Infrastructure, minerals and mercenaries: the dual tracks of Beijing and Moscow’s engagement in 21st‑century Africa

Illustration depicting the influence of China (dragons) and Russia (bears) in Africa, highlighting geopolitical dynamics and engagements.

The footholds of Beijing’s Belt and Road Initiative and Moscow’s mercenary deployments rarely overlap on a map, yet together they now stitch a powerful web of influence across Africa. China supplies railways and fibre‑optic cables; Russia offers subsidised grain and guns. Following the COVID‑19 slowdown and the invasion of Ukraine, both powers have doubled down on the continent in search of critical minerals, diplomatic allies and ideological cachet.

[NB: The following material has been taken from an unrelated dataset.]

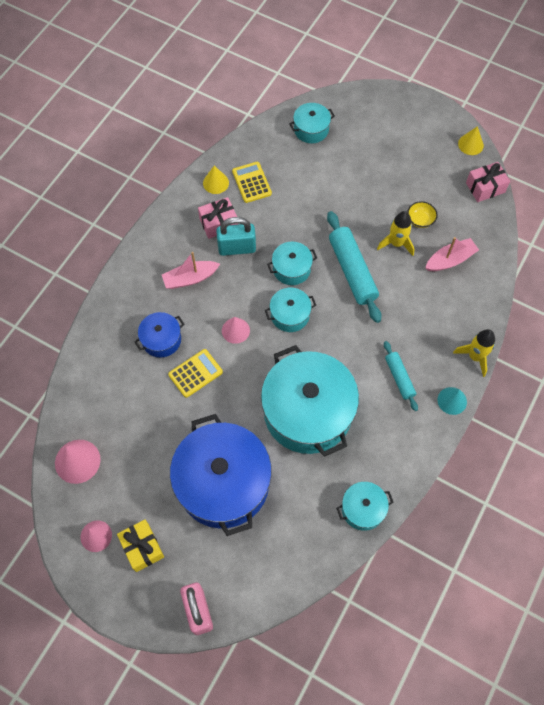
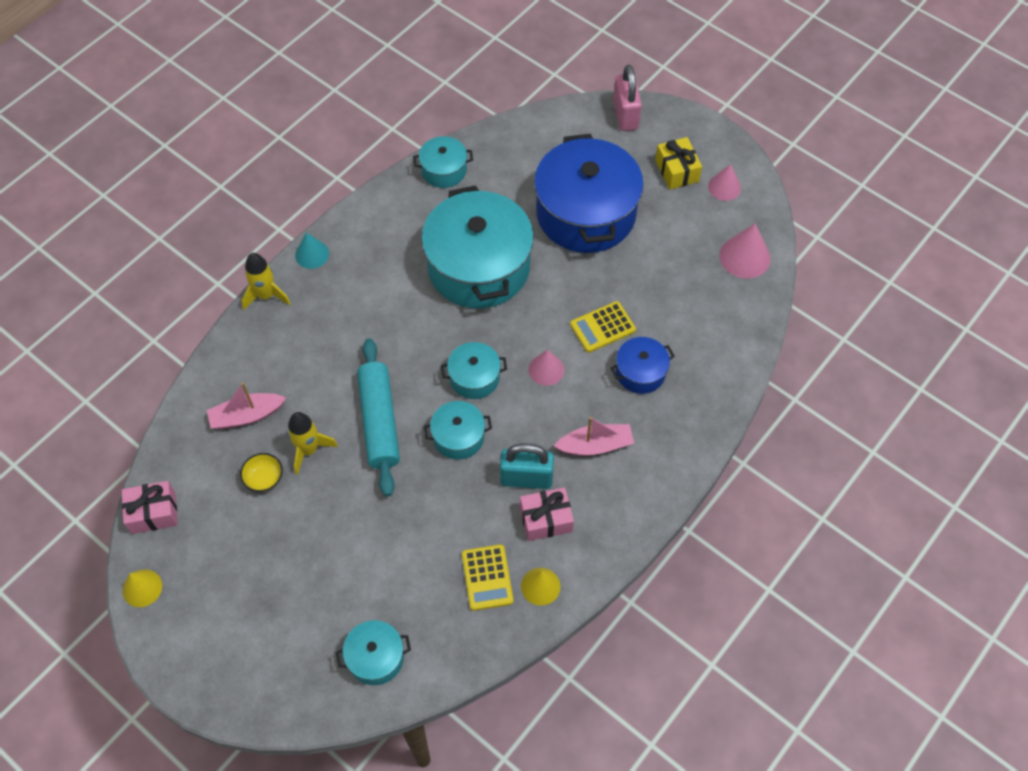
camera: 170 degrees left, 5 degrees down
(399, 378) = (363, 286): turquoise rolling pin -> none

After a pandemic lull, 2024 saw record Chinese engagement with USD 70.7 billion in construction contracts and USD 51 billion in investments under the Belt and Road Initiative (BRI) New Chinese investment in Africa rose 114 percent in 2023, driven largely by copper, cobalt and lithium deals essential to the global energy transition. Beijing still commands Africa’s biggest bilateral debt stock: Nigeria alone owes more than USD 5 billion, even as it approved another USD 652 million China Exim Bank loan for a key export corridor in May 2025.

Russia’s Security‑State Niche.  Where China builds, Russia guards. With Wagner’s collapse, the Kremlin re‑branded its Sahel footprint as *Africa Corps*, courting juntas in Mali, Niger and Burkina Faso and positioning itself as their ‘partner of choice’. Yet Moscow’s offer is not just soldiers. At the 2023 Russia–Africa summit President Putin pledged free grain to six African nations and debt write‑offs worth USD 23 billion, framing Russia as anti‑colonial saviour.

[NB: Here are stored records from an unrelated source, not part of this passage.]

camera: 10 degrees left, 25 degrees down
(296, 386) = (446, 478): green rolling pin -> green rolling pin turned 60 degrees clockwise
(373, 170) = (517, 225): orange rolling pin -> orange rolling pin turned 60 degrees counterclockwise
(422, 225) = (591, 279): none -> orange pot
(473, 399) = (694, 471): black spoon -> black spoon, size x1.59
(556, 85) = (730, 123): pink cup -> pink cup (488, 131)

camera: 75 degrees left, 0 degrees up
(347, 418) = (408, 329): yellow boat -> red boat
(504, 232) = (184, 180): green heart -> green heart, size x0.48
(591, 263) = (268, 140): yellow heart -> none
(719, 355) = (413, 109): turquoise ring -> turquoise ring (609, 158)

Arms, Energy and Minerals—Overlapping Frontiers.  Russia remains Africa’s largest source of military hardware after China: SIPRI estimates 12 percent of Russian arms exports in 2020‑24 went to African clients, even as its global share collapsed. Meanwhile Beijing dominates the infrastructure that moves those resources—from Kenya’s Standard Gauge Railway to Djibouti’s new free‑trade zone—often securing long‑term offtake agreements.

Far from passive, African governments leverage the China‑Russia rivalry to extract concessions. Angola refinanced oil‑backed Chinese loans through Eurobond markets; Mali traded mineral rights for Russian security support. The BRICS enlargement of 2024, which admitted Egypt and Ethiopia, further broadens manoeuvring space.

 The downside is visible: Chinese lending to Africa fell to a two‑decade low in 2022, but arrears are still climbing; nearly a fifth of Kenya’s public debt is owed to Beijing. Russia’s disinformation campaigns—from Bangui to Bamako—inflate popular support for juntas while eroding trust in Western partners.

 Washington’s Prosper Africa platform and the EU Global Gateway pledge billions, yet neither matches Chinese speed nor Russian risk tolerance. Gulf sovereign wealth funds, meanwhile, have started to co‑finance BRI logistics hubs, complicating the contest for influence.

China is piloting digital‑yuan settlement in Kenya and South Africa to bypass the dollar, while Russia flirts with ruble‑denominated commodity trades. Chinese space‑tracking stations in Ethiopia and proposed sites in Namibia add a geostrategic layer that worries Western militaries.

Beijing’s cranes and Moscow’s Kalashnikovs offer African leaders divergent but often complementary benefits. For Africa’s 1.4 billion citizens, the ultimate question is whether external engagement will translate into sustainable growth or deepen cycles of debt and conflict. The answer will depend less on dragons or bears—and more on how effectively African societies harness, regulate and, when necessary, resist their influence.